Atoms with high electronegativity, such as nitrogen, oxygen, and fluorine, have a greater pull on the shared electrons in a bond. This tug-of-war can result in the electron density being more skewed towards these atoms, creating a polar effect within the molecule. As a result, one end of the molecule becomes slightly negative, while the other end becomes slightly positive, leading to what is known as a dipole.

Understanding the concept of electronegativity can shed light on the behavior of molecules in various environments. For instance, in the exercise provided, the electronegativity of fluorine, oxygen, and nitrogen explains why molecules like HF, NH3, and CH3OH can form hydrogen bonds – they contain hydrogen atoms that are bound to these highly electronegative atoms.

Dipole-dipole interactions are intermolecular forces that occur between molecules that possess a permanent dipole moment, due to differences in electronegativity between the atoms involved in a bond.
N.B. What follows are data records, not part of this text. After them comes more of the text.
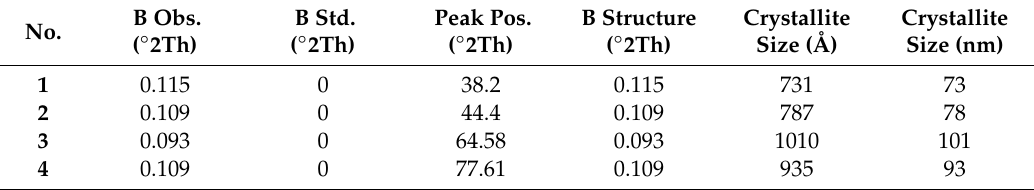
Table 2. Structure parameters of the taurine-capped AuNPs with λ max 545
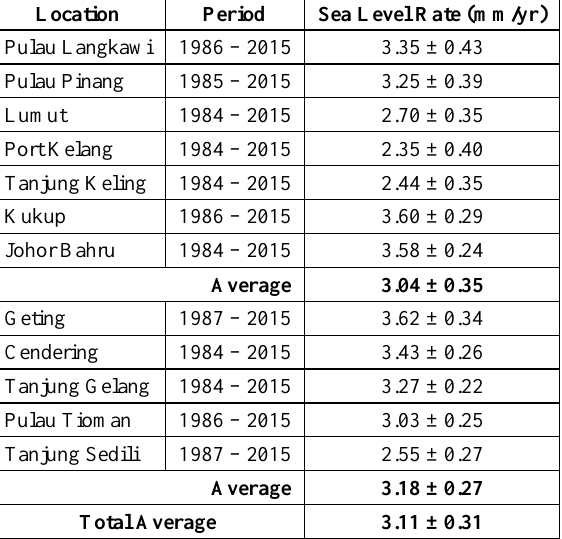
Table 2. Sea Level Rate (mm/yr) using Robust Fit Regression Analysis for All Peninsular Malaysia Tide Gauge Stations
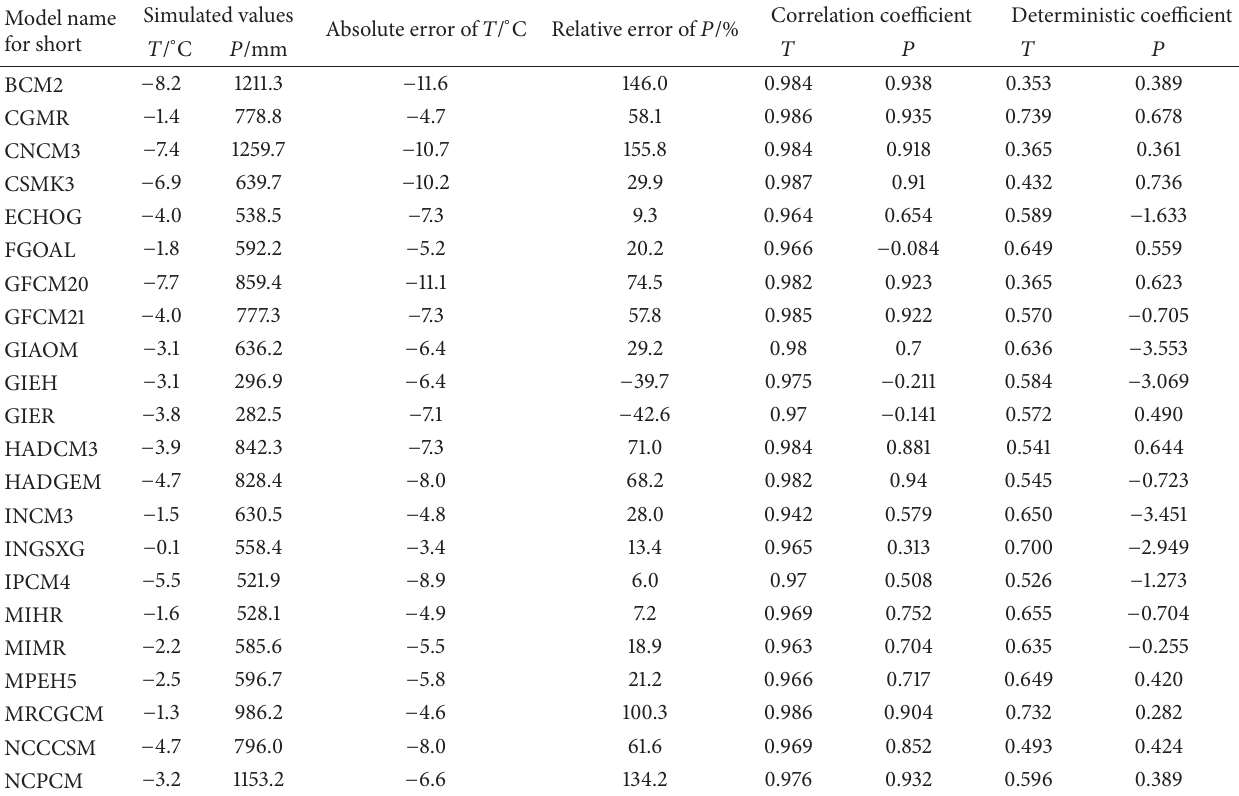
Table 2: Comparison of temperature and precipitation between simulations of climate models and observation.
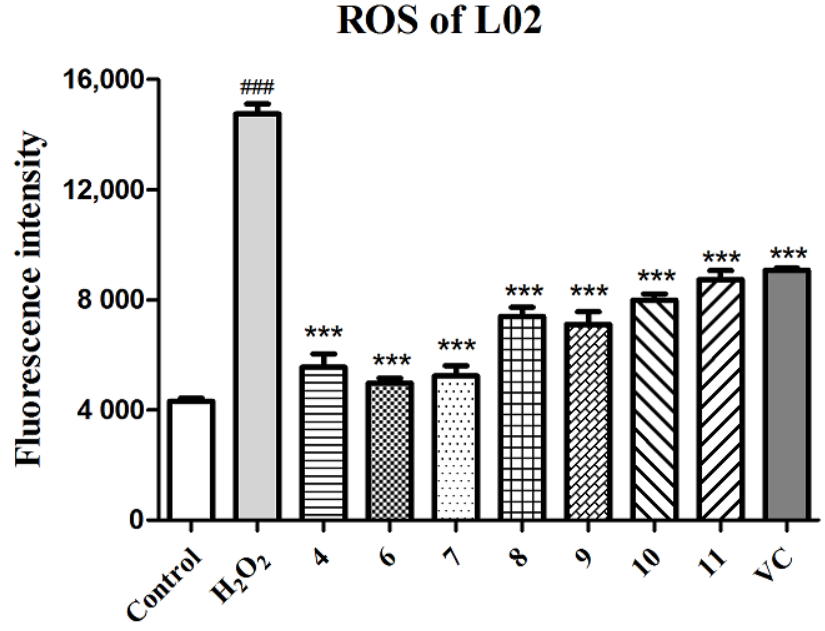
Table 4. Hepatoprotective effects of compounds 4 and 6 – 11 against H 2 O 2 -induced oxidative injury in L02 cells. a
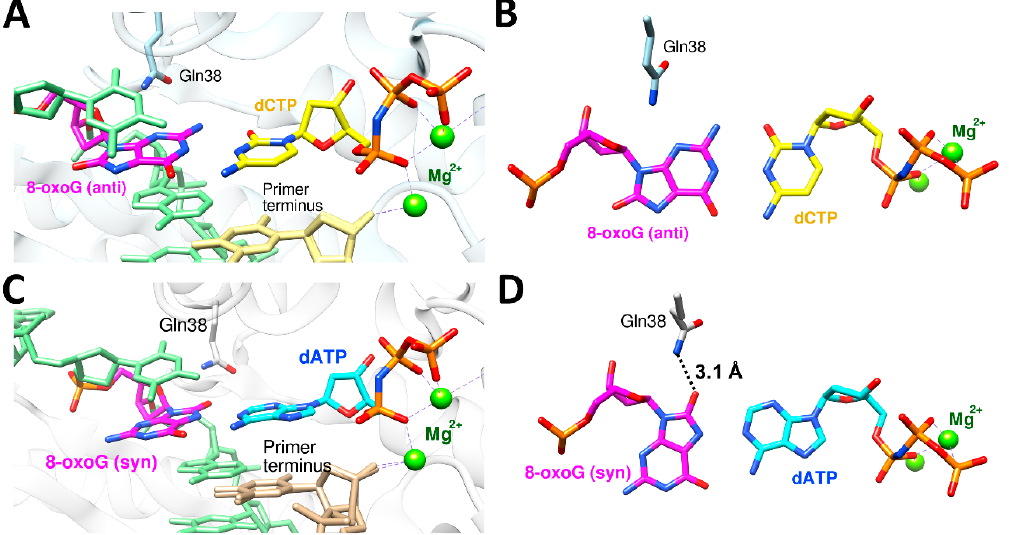
Figure 4. The active site structures of pol η complexed with 8-oxoG and the incoming nucleotides, dCTP (PDB ID: 4O3P) and dATP (PDB ID: 4O3O). ( A ) 8-oxoG (anti) and the incoming dCTP* in the active site of pol η with catalytic Mg 2+ , primer, template, and Gln38 shown. ( B ) The canonical base pair between 8-oxoG (anti) and dCTP* with no additional interaction with Gln38. ( C ) 8-oxoG (syn) and the incoming dATP* in the active site of pol η with catalytic Mg 2+ , primer, template, and Gln38 shown. The primer terminus shows two alternative conformations. ( D ) Non-canonical base pair between 8-oxoG (syn) and dATP*, and this base pair is further stabilized by the hydrogen bonding interaction with Gln38.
When you have two polar molecules, the positive end of one molecule is attracted to the negative end of another molecule.

This attraction is what keeps the molecules in close proximity, affecting properties like the boiling point, melting point, and solubility of substances. The stronger the dipole-dipole interactions, typically, the higher the boiling and melting points. This is critical to the understanding of hydrogen bonding because it is a specific, unusually strong type of dipole-dipole interaction that occurs whenever hydrogen is bonded to atoms like nitrogen, oxygen, or fluorine, which are seen in the molecules of the exercise HF and NH3, and less directly with CH3OH.

The molecular structure dictates how atoms are arranged within a molecule and determines the molecule's geometry and physical properties. It is insightful to examine a molecule's shape to predict its ability to participate in hydrogen bonding and other intermolecular forces.

Linear, bent, tetrahedral, and trigonal planar are examples of molecular geometries that can influence a molecule's polarity and reactivity. A molecule like CH4, which has a tetrahedral structure and is symmetric, does not produce a permanent dipole and therefore cannot participate in hydrogen bonding. On the other hand, the unique structures of HF, NH3, and CH3OH, which include polar bonds with highly electronegative atoms, enable these molecules to engage in hydrogen bonding.

Intermolecular forces are the forces of attraction or repulsion between neighboring particles (atoms, molecules, or ions). They are weaker than chemical bonds but essential in explaining physical properties such as boiling and melting points, vapor pressure, and viscosity.

Examples of intermolecular forces include dipole-dipole interactions, London dispersion forces, and hydrogen bonding. Hydrogen bonding is particularly strong among these, and it occurs in molecules where a hydrogen atom is directly bonded to an electronegative element which also has lone pairs to facilitate the bond, as explained in the exercise. This particular bond is a key player in determining the properties of many compounds, such as water's high boiling point or the structure of DNA. Molecules like HF and NH3, which have hydrogen bonds, exhibit higher boiling points compared to similar sized molecules that do not have such bonds.